Start of Records

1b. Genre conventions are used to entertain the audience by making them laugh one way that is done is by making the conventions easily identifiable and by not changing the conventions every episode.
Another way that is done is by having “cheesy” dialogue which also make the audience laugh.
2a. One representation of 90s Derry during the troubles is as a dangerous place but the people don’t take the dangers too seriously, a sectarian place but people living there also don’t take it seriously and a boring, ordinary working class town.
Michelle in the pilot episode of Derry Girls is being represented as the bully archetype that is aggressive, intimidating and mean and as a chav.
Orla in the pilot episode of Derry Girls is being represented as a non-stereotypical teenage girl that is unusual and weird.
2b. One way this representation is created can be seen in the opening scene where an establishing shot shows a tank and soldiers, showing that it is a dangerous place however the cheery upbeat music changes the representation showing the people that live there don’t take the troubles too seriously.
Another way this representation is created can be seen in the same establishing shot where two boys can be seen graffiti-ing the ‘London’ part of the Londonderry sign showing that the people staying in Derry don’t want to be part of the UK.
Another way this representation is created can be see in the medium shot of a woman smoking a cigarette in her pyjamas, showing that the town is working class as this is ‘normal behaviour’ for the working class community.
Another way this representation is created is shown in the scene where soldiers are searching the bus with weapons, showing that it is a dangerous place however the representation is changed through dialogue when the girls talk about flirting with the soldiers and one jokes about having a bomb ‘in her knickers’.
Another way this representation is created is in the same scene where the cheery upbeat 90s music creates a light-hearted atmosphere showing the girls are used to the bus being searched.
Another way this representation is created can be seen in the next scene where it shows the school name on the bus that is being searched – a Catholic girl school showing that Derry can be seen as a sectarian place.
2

End of Records
Start of Records

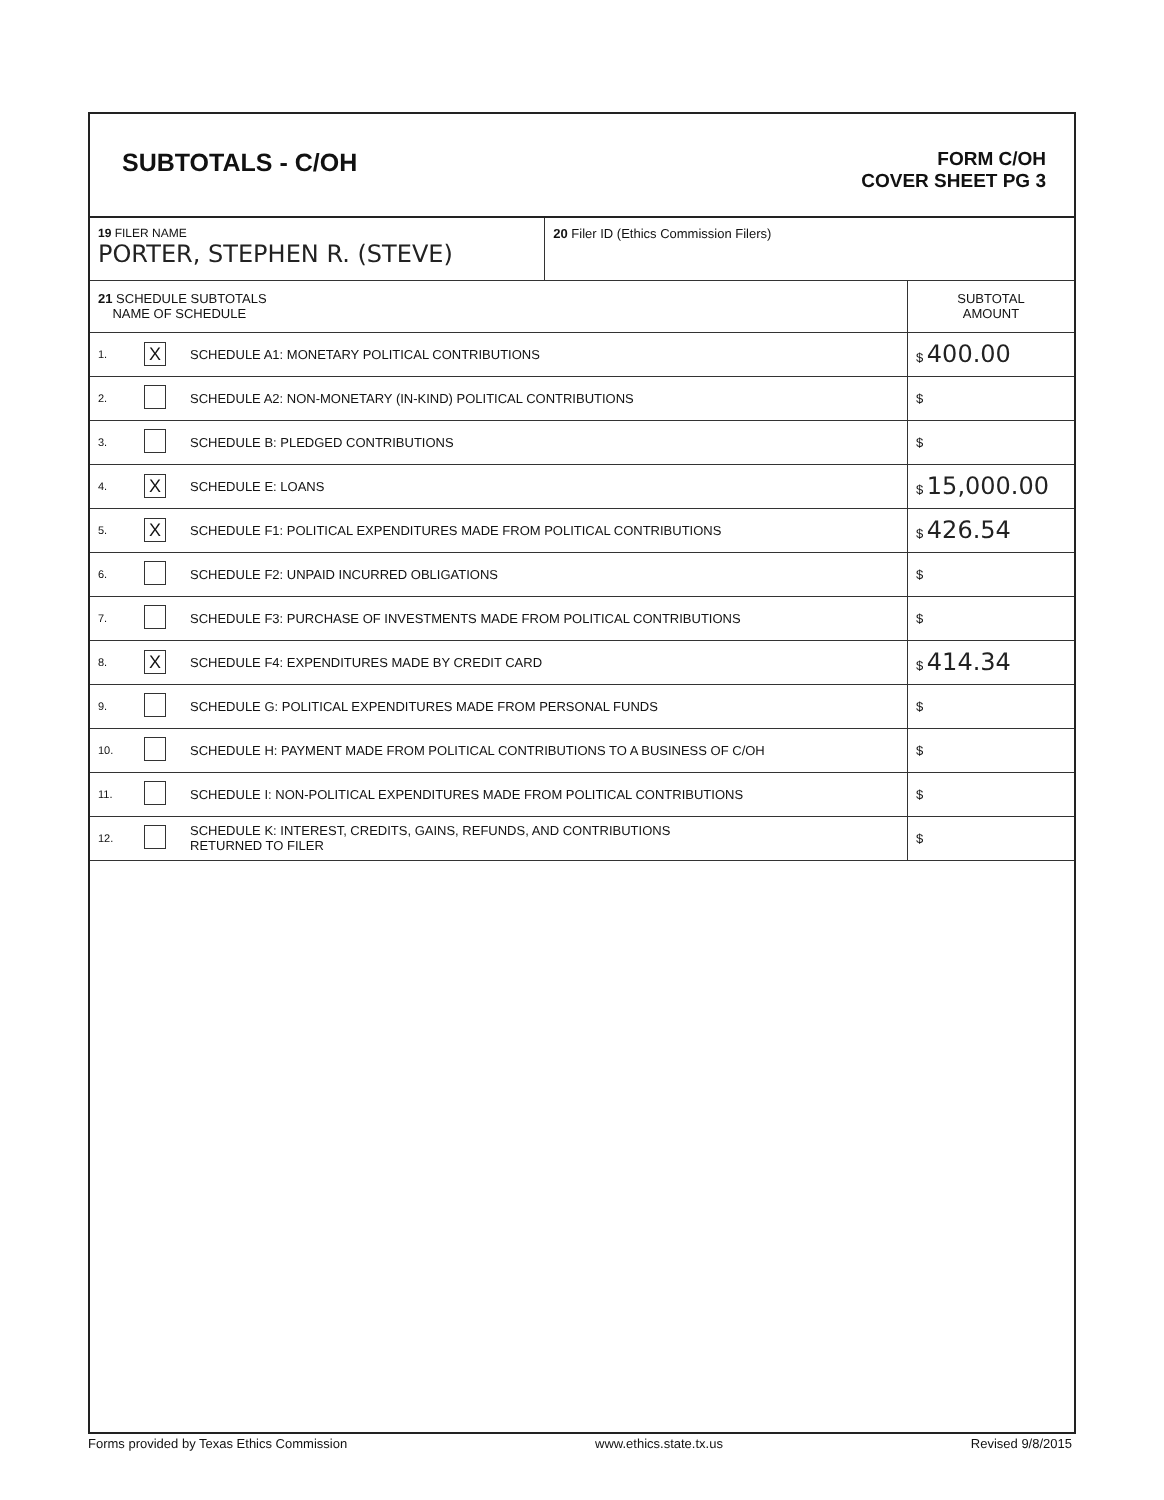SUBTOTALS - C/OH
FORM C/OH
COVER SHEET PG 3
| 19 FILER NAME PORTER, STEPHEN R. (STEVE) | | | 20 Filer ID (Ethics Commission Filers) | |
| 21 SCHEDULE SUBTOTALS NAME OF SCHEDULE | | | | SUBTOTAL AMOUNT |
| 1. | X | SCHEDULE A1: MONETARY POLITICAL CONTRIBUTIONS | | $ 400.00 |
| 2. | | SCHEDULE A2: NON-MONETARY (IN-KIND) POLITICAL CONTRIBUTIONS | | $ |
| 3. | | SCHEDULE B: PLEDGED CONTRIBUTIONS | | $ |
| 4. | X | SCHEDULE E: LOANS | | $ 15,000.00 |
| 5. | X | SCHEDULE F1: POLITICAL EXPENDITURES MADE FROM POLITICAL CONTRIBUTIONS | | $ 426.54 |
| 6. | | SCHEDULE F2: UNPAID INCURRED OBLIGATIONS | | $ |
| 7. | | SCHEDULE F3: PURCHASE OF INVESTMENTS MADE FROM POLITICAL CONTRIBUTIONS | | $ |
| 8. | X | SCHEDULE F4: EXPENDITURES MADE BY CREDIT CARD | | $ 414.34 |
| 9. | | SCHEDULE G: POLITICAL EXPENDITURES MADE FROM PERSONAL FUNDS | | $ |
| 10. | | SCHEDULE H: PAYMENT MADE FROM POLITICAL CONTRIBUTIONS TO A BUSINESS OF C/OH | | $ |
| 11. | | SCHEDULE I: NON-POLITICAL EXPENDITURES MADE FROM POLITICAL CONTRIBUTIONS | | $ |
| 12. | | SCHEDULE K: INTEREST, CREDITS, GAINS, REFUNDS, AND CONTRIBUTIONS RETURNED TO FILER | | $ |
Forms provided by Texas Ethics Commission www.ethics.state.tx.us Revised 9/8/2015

End of Records
Start of Records

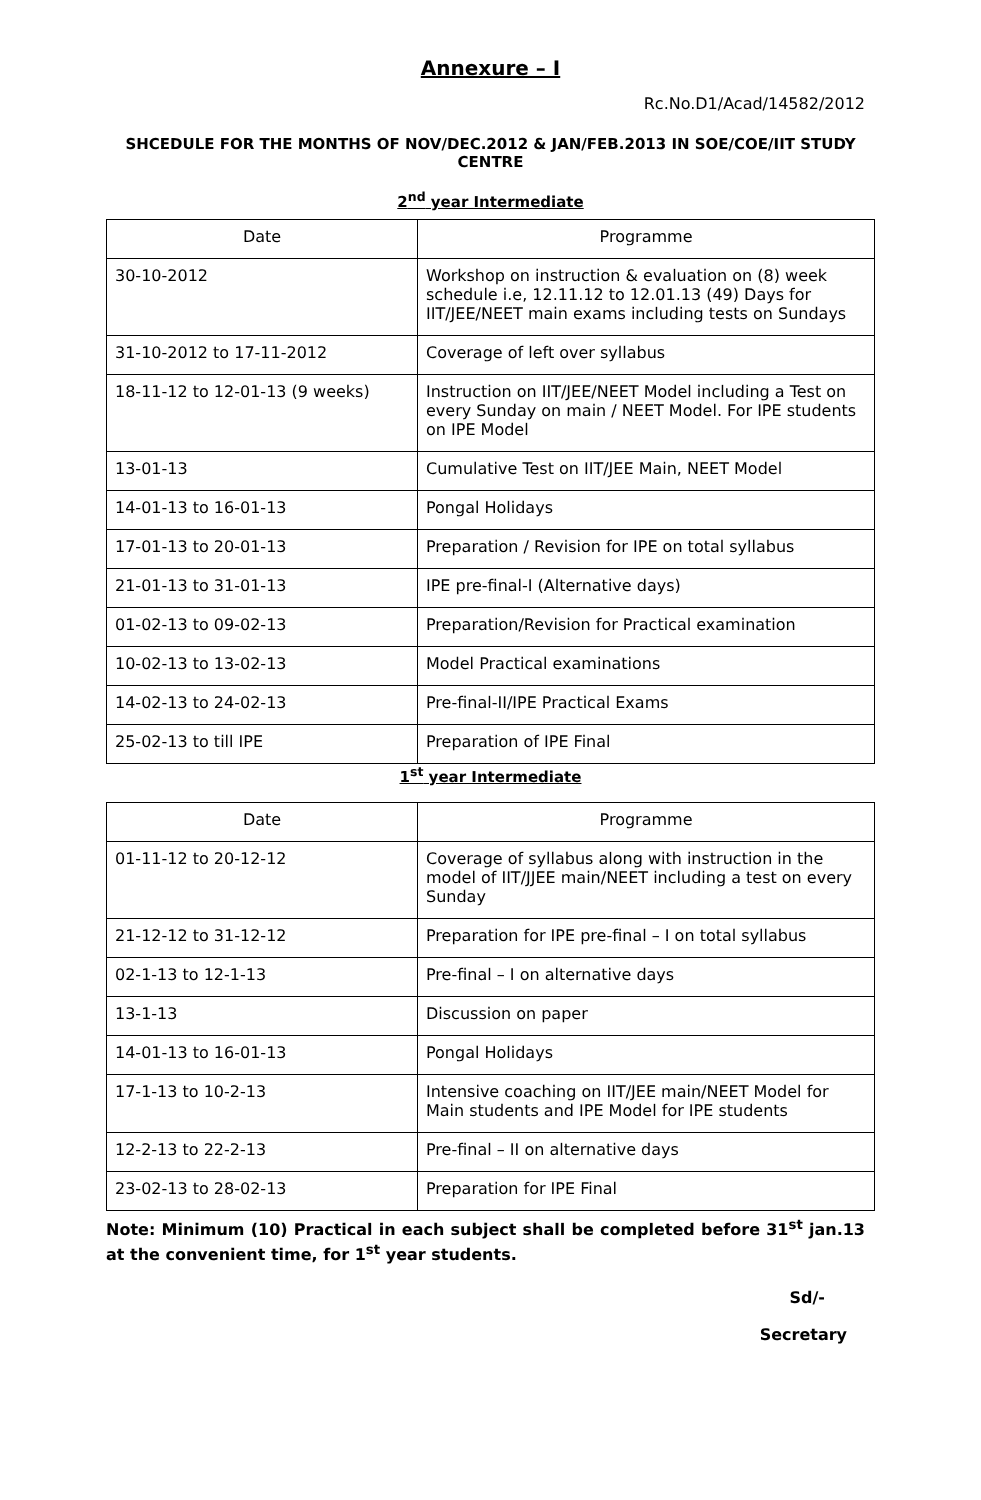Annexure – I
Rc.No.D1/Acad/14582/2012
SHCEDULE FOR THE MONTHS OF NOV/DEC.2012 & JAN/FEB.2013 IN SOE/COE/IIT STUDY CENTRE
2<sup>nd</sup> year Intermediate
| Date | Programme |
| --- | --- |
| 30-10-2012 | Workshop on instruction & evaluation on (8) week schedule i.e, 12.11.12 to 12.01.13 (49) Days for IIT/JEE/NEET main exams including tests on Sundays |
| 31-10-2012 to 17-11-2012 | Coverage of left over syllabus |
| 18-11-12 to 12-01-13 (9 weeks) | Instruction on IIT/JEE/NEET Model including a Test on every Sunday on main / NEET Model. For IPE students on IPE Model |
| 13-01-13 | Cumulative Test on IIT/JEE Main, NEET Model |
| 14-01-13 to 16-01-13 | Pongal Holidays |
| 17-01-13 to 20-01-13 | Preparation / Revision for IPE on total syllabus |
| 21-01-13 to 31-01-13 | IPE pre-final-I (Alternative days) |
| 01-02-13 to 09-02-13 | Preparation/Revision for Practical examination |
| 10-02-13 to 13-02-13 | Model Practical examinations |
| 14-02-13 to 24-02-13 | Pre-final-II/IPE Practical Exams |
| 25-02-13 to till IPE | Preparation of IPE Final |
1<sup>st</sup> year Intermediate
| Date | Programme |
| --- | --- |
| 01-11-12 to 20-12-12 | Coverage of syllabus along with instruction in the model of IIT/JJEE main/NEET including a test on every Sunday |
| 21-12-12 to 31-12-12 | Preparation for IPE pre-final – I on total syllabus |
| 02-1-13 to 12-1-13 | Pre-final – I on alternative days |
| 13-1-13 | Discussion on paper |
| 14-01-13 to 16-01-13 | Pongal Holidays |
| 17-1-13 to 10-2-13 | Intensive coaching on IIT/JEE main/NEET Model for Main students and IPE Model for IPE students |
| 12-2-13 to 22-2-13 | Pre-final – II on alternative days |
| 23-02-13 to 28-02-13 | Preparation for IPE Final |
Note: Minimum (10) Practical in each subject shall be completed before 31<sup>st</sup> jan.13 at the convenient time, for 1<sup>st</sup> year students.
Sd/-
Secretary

End of Records

Problem statement »
Give back exactly the lines above, from the line containing "1b. Genre conventions" through the line containing "Another way this representation is created is shown", with both end lines and nothing more.

Expected answer »
1b. Genre conventions are used to entertain the audience by making them laugh one way that is done is by making the conventions easily identifiable and by not changing the conventions every episode.
Another way that is done is by having “cheesy” dialogue which also make the audience laugh.
2a. One representation of 90s Derry during the troubles is as a dangerous place but the people don’t take the dangers too seriously, a sectarian place but people living there also don’t take it seriously and a boring, ordinary working class town.
Michelle in the pilot episode of Derry Girls is being represented as the bully archetype that is aggressive, intimidating and mean and as a chav.
Orla in the pilot episode of Derry Girls is being represented as a non-stereotypical teenage girl that is unusual and weird.
2b. One way this representation is created can be seen in the opening scene where an establishing shot shows a tank and soldiers, showing that it is a dangerous place however the cheery upbeat music changes the representation showing the people that live there don’t take the troubles too seriously.
Another way this representation is created can be seen in the same establishing shot where two boys can be seen graffiti-ing the ‘London’ part of the Londonderry sign showing that the people staying in Derry don’t want to be part of the UK.
Another way this representation is created can be see in the medium shot of a woman smoking a cigarette in her pyjamas, showing that the town is working class as this is ‘normal behaviour’ for the working class community.
Another way this representation is created is shown in the scene where soldiers are searching the bus with weapons, showing that it is a dangerous place however the representation is changed through dialogue when the girls talk about flirting with the soldiers and one jokes about having a bomb ‘in her knickers’.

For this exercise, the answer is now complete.